Kantorowicz ist vor allem durch seine beiden Hauptwerke ins Blickfeld der Öffentlichkeit geraten. Noch relativ jung, machte ihn die Veröffentlichung von „Kaiser Friedrich der Zweite“ 1927 schlagartig berühmt. Das Werk ist heute teilweise überholt, gilt aber immer noch als lesenswert. Die oft als „romantisch“ beschriebene Diktion und die Überhöhung der Persönlichkeit Friedrichs sind nur aus der Zeit der Abfassung heraus zu verstehen. Auch aufgrund des Fehlens von Anmerkungen und Nachweisen löste die Arbeit unter Historikern eine lebhafte Diskussion aus. Kantorowicz lieferte daraufhin einige Jahre später einen Ergänzungsband mit ausführlichen Literaturhinweisen.
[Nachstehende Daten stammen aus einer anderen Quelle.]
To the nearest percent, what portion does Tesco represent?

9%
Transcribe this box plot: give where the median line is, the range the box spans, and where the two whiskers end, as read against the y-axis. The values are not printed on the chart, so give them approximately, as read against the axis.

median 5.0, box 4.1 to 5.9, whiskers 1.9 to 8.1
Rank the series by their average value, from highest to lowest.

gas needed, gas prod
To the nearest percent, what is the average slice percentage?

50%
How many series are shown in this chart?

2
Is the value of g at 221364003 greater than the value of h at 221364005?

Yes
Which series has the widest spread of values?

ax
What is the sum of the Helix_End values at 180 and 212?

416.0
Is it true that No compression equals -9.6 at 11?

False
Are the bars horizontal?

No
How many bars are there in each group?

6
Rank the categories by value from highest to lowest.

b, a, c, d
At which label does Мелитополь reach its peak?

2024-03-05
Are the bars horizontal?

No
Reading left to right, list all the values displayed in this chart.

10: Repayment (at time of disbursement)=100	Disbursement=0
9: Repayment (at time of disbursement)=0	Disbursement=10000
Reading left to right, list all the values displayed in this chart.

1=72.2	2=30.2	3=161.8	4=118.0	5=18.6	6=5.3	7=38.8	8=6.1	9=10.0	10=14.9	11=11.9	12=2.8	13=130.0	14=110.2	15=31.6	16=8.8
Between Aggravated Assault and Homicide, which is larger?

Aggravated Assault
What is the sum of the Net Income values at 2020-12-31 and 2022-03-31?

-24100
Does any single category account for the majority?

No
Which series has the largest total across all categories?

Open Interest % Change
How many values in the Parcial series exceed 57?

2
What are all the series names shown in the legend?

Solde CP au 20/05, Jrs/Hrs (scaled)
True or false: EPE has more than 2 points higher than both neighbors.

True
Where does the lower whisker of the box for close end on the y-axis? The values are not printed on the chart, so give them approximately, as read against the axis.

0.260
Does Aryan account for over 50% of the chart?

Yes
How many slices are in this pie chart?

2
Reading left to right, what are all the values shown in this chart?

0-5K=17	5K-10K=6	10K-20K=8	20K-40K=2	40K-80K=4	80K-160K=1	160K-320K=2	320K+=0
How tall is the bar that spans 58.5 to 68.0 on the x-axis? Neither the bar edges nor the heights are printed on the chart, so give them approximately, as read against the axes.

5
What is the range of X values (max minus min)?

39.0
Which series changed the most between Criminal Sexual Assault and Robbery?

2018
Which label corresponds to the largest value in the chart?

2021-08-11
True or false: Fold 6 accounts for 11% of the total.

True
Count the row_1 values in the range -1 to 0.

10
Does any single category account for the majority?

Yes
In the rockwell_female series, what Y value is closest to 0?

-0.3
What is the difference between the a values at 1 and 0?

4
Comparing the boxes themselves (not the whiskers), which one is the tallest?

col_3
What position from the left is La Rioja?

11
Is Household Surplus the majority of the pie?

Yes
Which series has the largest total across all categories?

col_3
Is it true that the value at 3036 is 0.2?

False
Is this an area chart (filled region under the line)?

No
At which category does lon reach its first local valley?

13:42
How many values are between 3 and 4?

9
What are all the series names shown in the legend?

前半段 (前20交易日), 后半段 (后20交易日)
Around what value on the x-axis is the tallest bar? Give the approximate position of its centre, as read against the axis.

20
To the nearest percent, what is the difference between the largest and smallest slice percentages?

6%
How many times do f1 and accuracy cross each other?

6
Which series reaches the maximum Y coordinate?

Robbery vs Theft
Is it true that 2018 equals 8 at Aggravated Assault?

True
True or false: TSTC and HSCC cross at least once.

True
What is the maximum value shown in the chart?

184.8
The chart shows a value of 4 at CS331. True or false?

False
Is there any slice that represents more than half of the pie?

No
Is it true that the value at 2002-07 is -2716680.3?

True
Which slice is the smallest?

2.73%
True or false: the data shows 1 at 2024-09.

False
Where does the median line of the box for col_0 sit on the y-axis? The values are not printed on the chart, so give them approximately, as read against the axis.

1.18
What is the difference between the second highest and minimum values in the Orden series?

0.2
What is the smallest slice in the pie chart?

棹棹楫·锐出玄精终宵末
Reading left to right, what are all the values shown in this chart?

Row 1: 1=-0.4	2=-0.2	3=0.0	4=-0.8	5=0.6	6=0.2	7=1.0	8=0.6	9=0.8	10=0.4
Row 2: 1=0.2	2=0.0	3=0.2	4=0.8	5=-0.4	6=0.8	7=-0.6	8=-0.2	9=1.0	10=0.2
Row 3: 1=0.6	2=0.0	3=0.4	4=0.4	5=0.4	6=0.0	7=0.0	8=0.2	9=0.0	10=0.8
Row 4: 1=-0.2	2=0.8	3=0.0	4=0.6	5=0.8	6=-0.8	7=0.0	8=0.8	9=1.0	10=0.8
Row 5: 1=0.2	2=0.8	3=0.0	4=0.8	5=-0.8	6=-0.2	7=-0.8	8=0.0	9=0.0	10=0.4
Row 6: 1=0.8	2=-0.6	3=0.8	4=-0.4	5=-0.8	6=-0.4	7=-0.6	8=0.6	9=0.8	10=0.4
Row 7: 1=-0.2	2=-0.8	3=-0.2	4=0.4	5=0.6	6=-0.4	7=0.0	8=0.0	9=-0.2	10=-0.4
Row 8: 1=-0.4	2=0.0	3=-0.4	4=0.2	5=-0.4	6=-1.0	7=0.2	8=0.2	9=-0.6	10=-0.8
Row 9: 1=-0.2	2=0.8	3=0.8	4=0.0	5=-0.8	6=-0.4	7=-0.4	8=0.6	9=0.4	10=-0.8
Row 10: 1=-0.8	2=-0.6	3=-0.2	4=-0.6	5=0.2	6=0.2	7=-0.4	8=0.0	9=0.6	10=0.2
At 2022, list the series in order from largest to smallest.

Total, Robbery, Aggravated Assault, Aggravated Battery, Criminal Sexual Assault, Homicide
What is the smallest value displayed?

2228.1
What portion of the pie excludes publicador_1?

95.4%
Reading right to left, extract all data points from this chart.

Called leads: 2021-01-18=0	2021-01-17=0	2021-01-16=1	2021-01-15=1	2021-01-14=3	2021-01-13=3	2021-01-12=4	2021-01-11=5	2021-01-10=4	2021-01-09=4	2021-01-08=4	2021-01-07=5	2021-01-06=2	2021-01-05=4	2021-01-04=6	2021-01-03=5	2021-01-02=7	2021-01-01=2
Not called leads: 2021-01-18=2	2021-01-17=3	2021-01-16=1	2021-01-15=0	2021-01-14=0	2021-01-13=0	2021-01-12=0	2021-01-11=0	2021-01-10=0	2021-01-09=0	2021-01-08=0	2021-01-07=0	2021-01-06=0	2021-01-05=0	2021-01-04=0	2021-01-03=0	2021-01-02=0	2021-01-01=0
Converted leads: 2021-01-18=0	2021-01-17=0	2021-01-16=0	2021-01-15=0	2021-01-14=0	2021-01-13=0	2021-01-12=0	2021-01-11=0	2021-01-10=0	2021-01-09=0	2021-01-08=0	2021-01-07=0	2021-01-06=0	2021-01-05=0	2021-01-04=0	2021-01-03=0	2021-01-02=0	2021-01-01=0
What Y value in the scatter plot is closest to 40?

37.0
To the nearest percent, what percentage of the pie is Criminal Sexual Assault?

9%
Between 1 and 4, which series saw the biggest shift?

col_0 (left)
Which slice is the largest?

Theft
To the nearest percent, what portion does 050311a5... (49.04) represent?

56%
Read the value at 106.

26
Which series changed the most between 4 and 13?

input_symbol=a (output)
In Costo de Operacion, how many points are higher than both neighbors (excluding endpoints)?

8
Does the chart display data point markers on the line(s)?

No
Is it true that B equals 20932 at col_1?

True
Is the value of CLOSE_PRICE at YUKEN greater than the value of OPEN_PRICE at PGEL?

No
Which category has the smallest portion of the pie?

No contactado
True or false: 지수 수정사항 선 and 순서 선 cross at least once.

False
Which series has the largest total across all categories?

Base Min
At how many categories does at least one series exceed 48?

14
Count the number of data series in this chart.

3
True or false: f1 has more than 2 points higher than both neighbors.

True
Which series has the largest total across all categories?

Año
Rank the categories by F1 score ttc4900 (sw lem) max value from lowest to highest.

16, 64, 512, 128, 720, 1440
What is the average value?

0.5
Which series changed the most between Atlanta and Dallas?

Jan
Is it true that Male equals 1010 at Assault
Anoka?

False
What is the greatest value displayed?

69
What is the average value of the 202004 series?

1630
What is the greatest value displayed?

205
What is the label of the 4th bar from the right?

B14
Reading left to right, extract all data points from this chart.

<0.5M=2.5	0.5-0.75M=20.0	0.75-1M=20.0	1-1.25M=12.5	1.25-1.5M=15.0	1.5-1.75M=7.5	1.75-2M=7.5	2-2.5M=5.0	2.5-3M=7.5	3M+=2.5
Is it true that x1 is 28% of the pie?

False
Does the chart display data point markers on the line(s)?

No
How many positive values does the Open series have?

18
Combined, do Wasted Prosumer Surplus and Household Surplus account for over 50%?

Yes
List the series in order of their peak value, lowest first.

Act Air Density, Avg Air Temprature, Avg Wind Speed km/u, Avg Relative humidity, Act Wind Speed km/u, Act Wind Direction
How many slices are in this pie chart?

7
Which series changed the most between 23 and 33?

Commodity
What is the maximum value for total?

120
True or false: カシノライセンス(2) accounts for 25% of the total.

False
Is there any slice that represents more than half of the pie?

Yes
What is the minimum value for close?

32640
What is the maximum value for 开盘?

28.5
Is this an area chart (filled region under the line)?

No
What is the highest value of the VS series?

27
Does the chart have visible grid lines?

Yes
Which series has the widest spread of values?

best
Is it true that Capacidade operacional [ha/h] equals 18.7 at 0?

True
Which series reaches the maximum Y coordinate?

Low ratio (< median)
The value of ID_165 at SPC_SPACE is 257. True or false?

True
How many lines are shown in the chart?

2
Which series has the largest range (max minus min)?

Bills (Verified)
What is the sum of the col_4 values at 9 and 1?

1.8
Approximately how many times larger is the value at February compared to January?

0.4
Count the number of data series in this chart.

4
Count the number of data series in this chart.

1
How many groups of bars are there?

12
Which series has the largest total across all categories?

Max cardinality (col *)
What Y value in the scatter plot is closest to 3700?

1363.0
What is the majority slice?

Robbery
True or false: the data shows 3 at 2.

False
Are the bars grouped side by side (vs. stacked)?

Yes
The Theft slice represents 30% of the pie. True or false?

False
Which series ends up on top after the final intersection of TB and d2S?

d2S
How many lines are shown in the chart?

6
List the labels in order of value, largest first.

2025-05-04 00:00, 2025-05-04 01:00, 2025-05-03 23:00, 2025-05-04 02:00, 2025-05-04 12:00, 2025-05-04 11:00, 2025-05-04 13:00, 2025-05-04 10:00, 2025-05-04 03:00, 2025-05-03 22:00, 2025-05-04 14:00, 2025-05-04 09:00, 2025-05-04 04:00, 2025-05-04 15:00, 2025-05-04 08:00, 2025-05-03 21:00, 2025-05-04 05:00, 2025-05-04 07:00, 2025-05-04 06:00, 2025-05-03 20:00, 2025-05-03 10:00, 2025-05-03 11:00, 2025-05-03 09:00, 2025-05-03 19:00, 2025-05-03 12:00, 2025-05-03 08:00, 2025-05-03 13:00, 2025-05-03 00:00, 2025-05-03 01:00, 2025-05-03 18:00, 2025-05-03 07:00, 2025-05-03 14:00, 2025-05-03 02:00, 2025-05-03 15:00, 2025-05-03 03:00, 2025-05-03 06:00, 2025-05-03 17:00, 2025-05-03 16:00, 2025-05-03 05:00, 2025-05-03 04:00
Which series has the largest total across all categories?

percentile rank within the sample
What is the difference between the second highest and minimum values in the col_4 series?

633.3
The King's Two Bodies“ (dt. „Die zwei Körper des Königs“) ist eine umfangreiche „Studie zur politischen Theologie des Mittelalters“, so der Untertitel des zweiten Hauptwerkes von Kantorowicz. Er entwirft darin aus der mittelalterlichen Vorstellung eines natürlichen, also sterblichen Körpers und eines übernatürlichen, also unsterblichen Körpers des Königs die Entstehungsgeschichte des modernen Staates, der zwischen der öffentlichen Funktion und der Person, die diese ausübt, unterscheidet.

Werke (Auswahl)

  • Kaiser Friedrich der Zweite. 1927 (Ergänzungsband „Quellen und Nachweise.“ Berlin 1931)
  • Laudes regiae. A Study in Liturgical Acclamations and Medieval Ruler Worship. Berkeley/Los Angeles 1946
  • The King's Two Bodies. A Study in Mediaeval Political Theology. Princeton 1957 (dt.: Die zwei Körper des Königs. Eine Studie zur politischen Theologie des Mittelalters)

Literatur

  • Friedrich Baethgen: Ernst Kantorowicz 3.5.1895-9.9.1963, in: Deutsches Archiv für die Erforschung des Mittelalters 21 (1965), S. 1-17.
  • Robert L. Benson, Johannes Fried (Hg.): Ernst Kantorowicz. Erträge der Doppeltagung Institute for Advanced Study, Johann-Wolfgang-Goethe-Universität, Frankfurt. (Frankfurter historische Abhandlungen 39) Steiner, Stuttgart 1997, ISBN 3-515-06959-3.
  • Alain Boureau: Kantorowicz. Geschichten eines Historikers. Klett-Cotta, Stuttgart 1992, ISBN 3-608-91363-7.
  • Wolfgang Ernst, Cornelia Vissmann (Hg.): Geschichtskörper. Zur Aktualität von Ernst H. Kantorowicz. Fink, München 1997, ISBN 3-7705-3176-0.
  • Horst Fuhrmann: Ernst H. Kantorowicz: der gedeutete Geschichtsdeuter, in: Überall ist Mittelalter. Von der Gegenwart einer vergangenen Zeit. C.H.Beck, München 1996; 2. Auflage 2003, ISBN 3-406-47613-9.
  • Eckhart Grünewald: Ernst Kantorowicz und Stefan George. Beiträge zur Biographie des Historikers bis zum Jahre 1938 und seinem Jugendwerk "Kaiser Friedrich der Zweite". Steiner, Wiesbaden 1982, ISBN 3-515-03669-5.
  • Dietrich Kuhlgatz: Verehrung und Isolation. Zur Rezeptionsgeschichte der Biographie Friedrichs II. von Ernst Kantorowicz, in: Zeitschrift für Geschichtswissenschaft 43 (1995), S. 736-746.
  • Edgar Salin: Ernst H. Kantorowicz. 1895-1963, in: Historische Zeitschrift (HZ) 199 (1964), S. 551-557.
  • Jerzy Strzelczyk (Hrsg.): Ernst Kantorowicz (1895-1963). Soziales Milieu und wissenschaftliche Relevanz. Vorträge des Symposiums am Institut für Geschichte der Adam-Mickiewicz-Universität Poznan, 23.-24. November 1995. Poznan 1996; 2. Auflage 2000, ISBN 83-86650-23-0.
  • Roberto Delle Donne: ‘Historisches Bild’ e signoria del presente. Il ‘Federico II imperatore’ di Ernst Kantorowicz, in: Roberto Delle Donne, Andrea Zorzi (Hg.): Le storie e la memoria. In onore di Arnold Esch, Firenze, FUP, 2003, S. 295-352, ISBN 88-8453-045-8 <http://www.rm.unina.it/ebook/estratti/delledonne.zip>.
  • Wittebur, Klemens: Die Deutsche Soziologie im Exil. 1933 - 1945, Münster; Hamburg: Lit., 1991 (Dissertationsschrift von 1989), S. 64.